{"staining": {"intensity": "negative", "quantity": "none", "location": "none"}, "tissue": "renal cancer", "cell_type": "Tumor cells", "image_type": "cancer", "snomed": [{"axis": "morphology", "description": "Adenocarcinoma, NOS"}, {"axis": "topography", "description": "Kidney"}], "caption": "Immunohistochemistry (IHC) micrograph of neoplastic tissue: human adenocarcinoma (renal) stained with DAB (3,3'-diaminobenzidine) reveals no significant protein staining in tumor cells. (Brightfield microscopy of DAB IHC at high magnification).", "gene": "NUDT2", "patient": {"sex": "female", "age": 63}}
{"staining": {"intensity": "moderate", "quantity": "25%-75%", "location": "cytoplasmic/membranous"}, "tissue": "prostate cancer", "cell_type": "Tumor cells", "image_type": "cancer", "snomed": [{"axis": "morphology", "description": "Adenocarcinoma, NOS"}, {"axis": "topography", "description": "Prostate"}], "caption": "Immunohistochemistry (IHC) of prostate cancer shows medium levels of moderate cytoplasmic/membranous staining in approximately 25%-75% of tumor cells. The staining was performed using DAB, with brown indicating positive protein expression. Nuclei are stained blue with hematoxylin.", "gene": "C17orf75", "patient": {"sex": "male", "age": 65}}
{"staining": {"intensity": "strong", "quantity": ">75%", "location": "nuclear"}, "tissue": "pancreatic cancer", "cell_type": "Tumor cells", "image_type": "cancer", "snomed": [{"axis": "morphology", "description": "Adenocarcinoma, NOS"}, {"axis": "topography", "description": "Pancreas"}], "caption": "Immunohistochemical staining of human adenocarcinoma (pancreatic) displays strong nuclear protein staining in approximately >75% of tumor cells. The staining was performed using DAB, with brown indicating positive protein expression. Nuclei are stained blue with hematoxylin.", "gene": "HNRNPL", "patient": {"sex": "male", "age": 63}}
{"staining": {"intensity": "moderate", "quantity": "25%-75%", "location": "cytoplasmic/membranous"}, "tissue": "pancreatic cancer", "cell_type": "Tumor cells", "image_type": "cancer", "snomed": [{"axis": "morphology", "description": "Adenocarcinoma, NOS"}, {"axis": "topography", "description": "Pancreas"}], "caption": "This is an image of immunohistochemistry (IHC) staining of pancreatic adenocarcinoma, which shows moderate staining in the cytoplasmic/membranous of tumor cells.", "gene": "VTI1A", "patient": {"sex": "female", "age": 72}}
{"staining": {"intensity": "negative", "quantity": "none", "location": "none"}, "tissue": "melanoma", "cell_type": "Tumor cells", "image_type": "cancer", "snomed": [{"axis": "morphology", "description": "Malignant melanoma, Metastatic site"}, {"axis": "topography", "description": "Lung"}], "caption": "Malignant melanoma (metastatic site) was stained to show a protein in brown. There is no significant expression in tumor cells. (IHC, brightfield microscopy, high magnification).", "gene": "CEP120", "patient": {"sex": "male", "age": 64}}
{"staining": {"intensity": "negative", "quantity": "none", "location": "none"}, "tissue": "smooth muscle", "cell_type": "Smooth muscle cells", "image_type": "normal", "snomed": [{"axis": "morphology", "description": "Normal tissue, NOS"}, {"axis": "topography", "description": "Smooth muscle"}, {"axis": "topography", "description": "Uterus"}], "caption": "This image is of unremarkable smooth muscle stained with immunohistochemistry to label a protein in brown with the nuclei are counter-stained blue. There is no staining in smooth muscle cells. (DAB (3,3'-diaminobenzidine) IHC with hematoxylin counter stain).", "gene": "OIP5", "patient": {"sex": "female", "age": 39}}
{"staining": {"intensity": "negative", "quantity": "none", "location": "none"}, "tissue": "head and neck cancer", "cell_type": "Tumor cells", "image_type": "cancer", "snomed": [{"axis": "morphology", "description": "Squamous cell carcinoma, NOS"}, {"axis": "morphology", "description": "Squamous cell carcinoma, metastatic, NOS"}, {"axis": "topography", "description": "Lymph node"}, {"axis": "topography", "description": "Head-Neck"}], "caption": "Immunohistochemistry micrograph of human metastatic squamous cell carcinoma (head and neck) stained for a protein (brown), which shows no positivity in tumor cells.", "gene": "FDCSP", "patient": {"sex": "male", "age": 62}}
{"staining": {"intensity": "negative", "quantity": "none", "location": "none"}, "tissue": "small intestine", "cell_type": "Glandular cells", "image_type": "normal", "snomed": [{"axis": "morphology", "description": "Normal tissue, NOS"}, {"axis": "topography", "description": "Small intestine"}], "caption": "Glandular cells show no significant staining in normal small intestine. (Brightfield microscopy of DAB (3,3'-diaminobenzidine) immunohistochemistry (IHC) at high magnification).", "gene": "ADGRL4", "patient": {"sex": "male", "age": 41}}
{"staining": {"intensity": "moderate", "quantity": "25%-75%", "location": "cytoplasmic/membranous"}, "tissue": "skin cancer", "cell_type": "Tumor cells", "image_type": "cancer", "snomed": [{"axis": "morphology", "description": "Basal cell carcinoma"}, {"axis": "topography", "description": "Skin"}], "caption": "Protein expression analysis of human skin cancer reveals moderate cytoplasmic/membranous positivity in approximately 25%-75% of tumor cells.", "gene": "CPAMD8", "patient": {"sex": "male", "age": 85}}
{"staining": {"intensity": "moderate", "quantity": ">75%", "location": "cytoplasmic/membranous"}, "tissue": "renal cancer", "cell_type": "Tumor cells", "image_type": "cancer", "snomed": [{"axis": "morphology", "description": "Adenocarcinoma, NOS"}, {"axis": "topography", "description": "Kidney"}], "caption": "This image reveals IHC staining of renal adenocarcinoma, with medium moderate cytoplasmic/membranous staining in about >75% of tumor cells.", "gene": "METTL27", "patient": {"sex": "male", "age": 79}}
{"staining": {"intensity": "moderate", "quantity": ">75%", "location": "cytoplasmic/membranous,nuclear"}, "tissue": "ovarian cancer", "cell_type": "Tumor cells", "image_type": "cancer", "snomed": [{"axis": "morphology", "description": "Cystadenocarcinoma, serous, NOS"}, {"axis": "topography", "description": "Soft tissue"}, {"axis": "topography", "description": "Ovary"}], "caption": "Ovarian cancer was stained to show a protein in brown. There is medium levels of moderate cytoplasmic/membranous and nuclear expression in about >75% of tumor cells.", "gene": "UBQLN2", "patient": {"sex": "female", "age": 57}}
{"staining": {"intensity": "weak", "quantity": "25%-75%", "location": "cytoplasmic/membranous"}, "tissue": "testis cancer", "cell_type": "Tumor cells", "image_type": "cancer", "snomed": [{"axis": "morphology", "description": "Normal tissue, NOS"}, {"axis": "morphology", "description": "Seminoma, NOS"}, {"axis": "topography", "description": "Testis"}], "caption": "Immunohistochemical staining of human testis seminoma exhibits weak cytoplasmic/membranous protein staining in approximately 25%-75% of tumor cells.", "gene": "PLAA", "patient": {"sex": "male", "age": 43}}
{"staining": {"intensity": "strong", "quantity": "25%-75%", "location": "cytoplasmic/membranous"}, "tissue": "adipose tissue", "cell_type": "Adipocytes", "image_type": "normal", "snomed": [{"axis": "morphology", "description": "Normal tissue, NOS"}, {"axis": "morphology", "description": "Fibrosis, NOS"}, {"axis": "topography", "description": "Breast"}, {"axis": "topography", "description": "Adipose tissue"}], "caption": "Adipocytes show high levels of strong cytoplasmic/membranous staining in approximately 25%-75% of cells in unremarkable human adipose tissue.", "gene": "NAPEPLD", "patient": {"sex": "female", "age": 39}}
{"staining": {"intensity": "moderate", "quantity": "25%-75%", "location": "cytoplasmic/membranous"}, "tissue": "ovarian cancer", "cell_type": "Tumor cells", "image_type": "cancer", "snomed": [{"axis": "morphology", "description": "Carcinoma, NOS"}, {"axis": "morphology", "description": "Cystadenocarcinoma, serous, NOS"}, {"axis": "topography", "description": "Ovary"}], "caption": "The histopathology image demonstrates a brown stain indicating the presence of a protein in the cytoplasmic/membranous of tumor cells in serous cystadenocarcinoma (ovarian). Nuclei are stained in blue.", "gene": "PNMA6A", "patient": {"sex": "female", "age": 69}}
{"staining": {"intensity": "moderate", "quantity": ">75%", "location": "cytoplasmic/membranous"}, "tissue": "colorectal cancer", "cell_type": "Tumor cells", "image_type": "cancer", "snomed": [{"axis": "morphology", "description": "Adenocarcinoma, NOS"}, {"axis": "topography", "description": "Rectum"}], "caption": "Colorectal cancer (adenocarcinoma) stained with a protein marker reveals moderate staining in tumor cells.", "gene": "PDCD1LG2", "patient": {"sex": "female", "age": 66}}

==========

▸ EXERCISE GOAL
The line with "histopathology image demonstrates", the last line of the data above, and every line between them should be duplicated exactly, with nothing else.

▸ RESPONSE TO THE EXERCISE
{"staining": {"intensity": "moderate", "quantity": "25%-75%", "location": "cytoplasmic/membranous"}, "tissue": "ovarian cancer", "cell_type": "Tumor cells", "image_type": "cancer", "snomed": [{"axis": "morphology", "description": "Carcinoma, NOS"}, {"axis": "morphology", "description": "Cystadenocarcinoma, serous, NOS"}, {"axis": "topography", "description": "Ovary"}], "caption": "The histopathology image demonstrates a brown stain indicating the presence of a protein in the cytoplasmic/membranous of tumor cells in serous cystadenocarcinoma (ovarian). Nuclei are stained in blue.", "gene": "PNMA6A", "patient": {"sex": "female", "age": 69}}
{"staining": {"intensity": "moderate", "quantity": ">75%", "location": "cytoplasmic/membranous"}, "tissue": "colorectal cancer", "cell_type": "Tumor cells", "image_type": "cancer", "snomed": [{"axis": "morphology", "description": "Adenocarcinoma, NOS"}, {"axis": "topography", "description": "Rectum"}], "caption": "Colorectal cancer (adenocarcinoma) stained with a protein marker reveals moderate staining in tumor cells.", "gene": "PDCD1LG2", "patient": {"sex": "female", "age": 66}}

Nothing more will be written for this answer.